XSLT Reference
normalize-unicode()
Applies Unicode normalization (NFC, NFD, NFKC, NFKD, or FULLY-NORMALIZED) to a string, ensuring a canonical character representation.
normalize-unicode(string, normalization-form?)Description
normalize-unicode() converts a string to a specified Unicode normalization form. Different normalization forms control whether composed or decomposed character representations are used, and whether compatibility equivalents are collapsed.
The most common use case is ensuring consistent string comparison when data may come from different systems that represent the same character differently — for example, the letter é can be stored as a single precomposed codepoint (U+00E9) or as e followed by a combining accent (U+0065 U+0301).
Normalization forms:
| Form | Name | Description |
|---|---|---|
NFC | Canonical Decomposition + Canonical Composition | Precomposed form (default, most common) |
NFD | Canonical Decomposition | Fully decomposed; base characters followed by combining marks |
NFKC | Compatibility Decomposition + Canonical Composition | Collapses compatibility variants (e.g., ligatures, width variants) |
NFKD | Compatibility Decomposition | Decomposed compatibility form |
FULLY-NORMALIZED | W3C XML extension | NFC with additional normalization of initial combining marks |
Parameters
| Parameter | Type | Required | Description |
|---|---|---|---|
string | xs:string? | Yes | The string to normalize. |
normalization-form | xs:string | No | One of NFC, NFD, NFKC, NFKD, FULLY-NORMALIZED. Defaults to NFC. |
Return value
xs:string — the input string in the requested normalization form.

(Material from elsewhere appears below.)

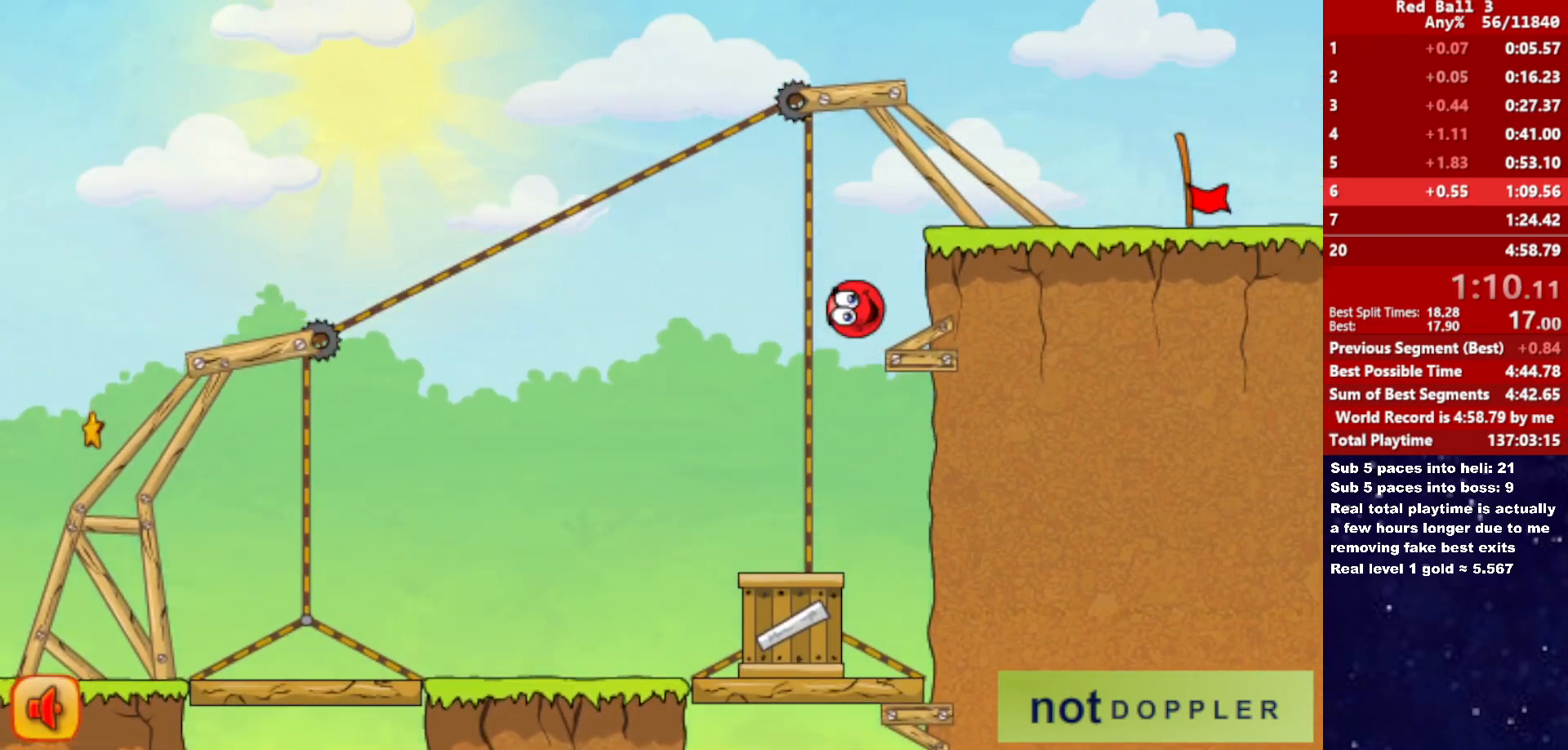
{"keys": ["right"], "events": [[300, "up", "up"]]}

Returns "" if string is an empty sequence.
Examples
Normalizing to NFC for consistent comparison
Stylesheet:
<?xml version="1.0" encoding="UTF-8"?>
<xsl:stylesheet version="2.0" xmlns:xsl="http://www.w3.org/1999/XSL/Transform">
<xsl:output method="xml" indent="yes"/>
<xsl:template match="/strings">
<normalized>
<xsl:for-each select="s">
<!-- Ensure NFC before comparison or storage -->
<s><xsl:value-of select="normalize-unicode(., 'NFC')"/></s>
</xsl:for-each>
</normalized>
</xsl:template>
</xsl:stylesheet>
Collapsing compatibility variants with NFKC
Input XML:
<?xml version="1.0" encoding="UTF-8"?>
<data>
<!-- Contains fi ligature (U+FB01) and ² superscript (U+00B2) -->
<value>file²</value>
</data>
Stylesheet:
<?xml version="1.0" encoding="UTF-8"?>
<xsl:stylesheet version="2.0" xmlns:xsl="http://www.w3.org/1999/XSL/Transform">
<xsl:output method="xml" indent="yes"/>
<xsl:template match="/data">
<result>
<!-- NFKC: fi → fi, ² → 2 -->
<xsl:value-of select="normalize-unicode(value, 'NFKC')"/>
</result>
</xsl:template>
</xsl:stylesheet>
Output:
<result>file2</result>
Notes
- NFC is the recommended normalization for most XML and web applications; it is the form used in HTML5 and most web APIs.

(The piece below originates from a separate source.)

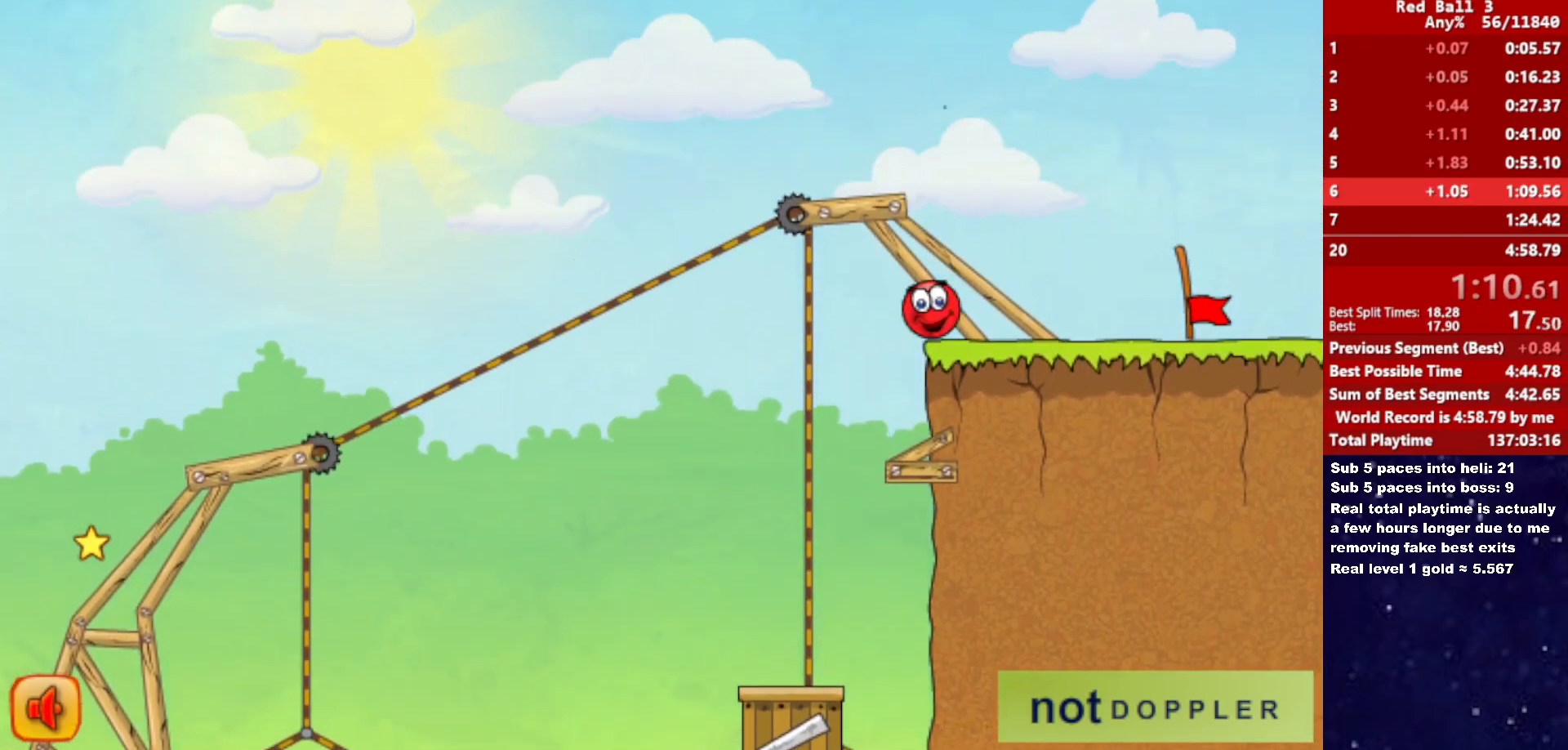
{"keys": ["right"], "events": []}
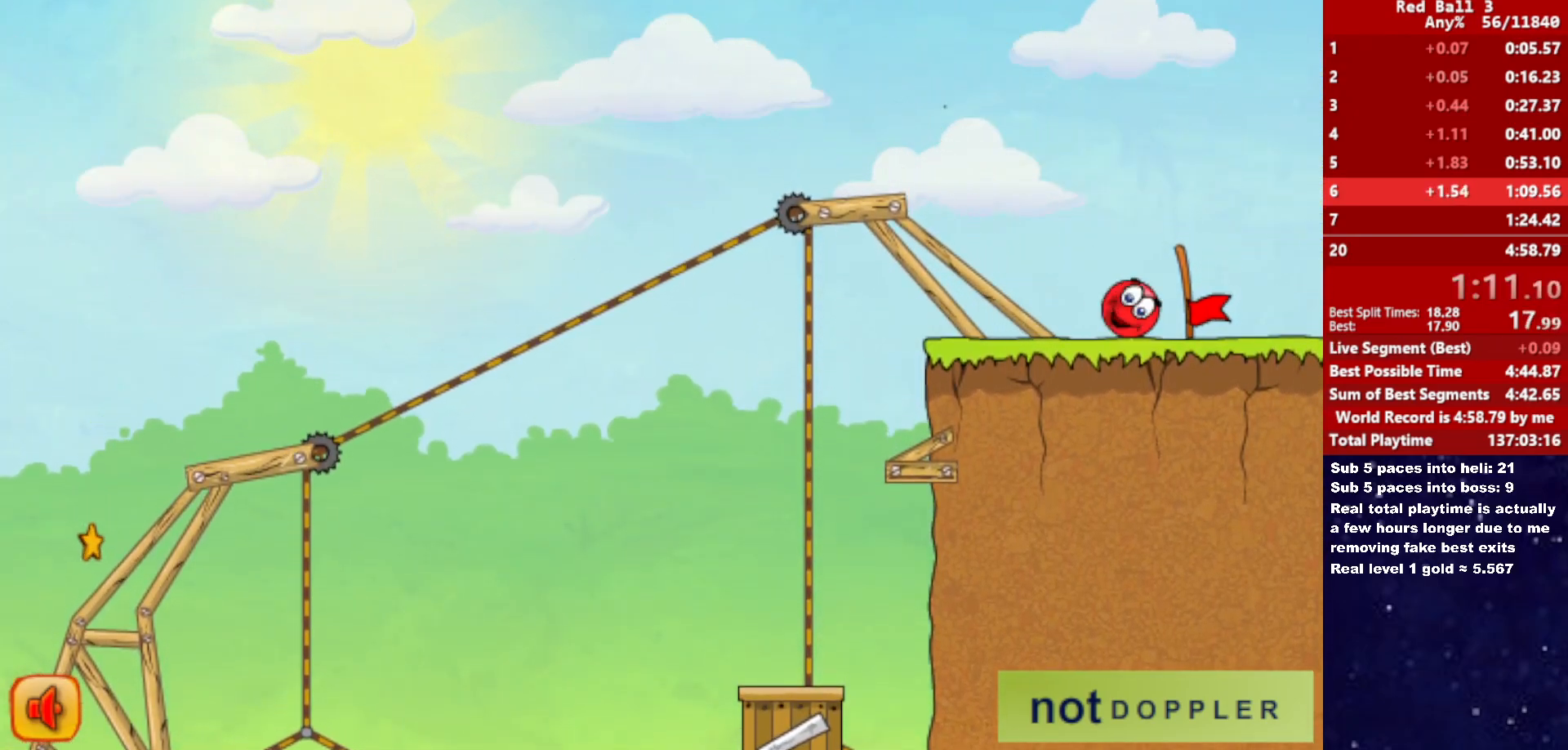
{"keys": ["right"], "events": []}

- NFKC is useful for search and indexing where compatibility equivalents should be treated identically (e.g., full-width vs. half-width letters, ligatures).
- NFD is mainly useful for low-level text processing or font rendering.
- The normalization form argument is case-insensitive;
"nfc"and"NFC"are equivalent. - If the argument is
""(empty string), the NFC form (default) is applied.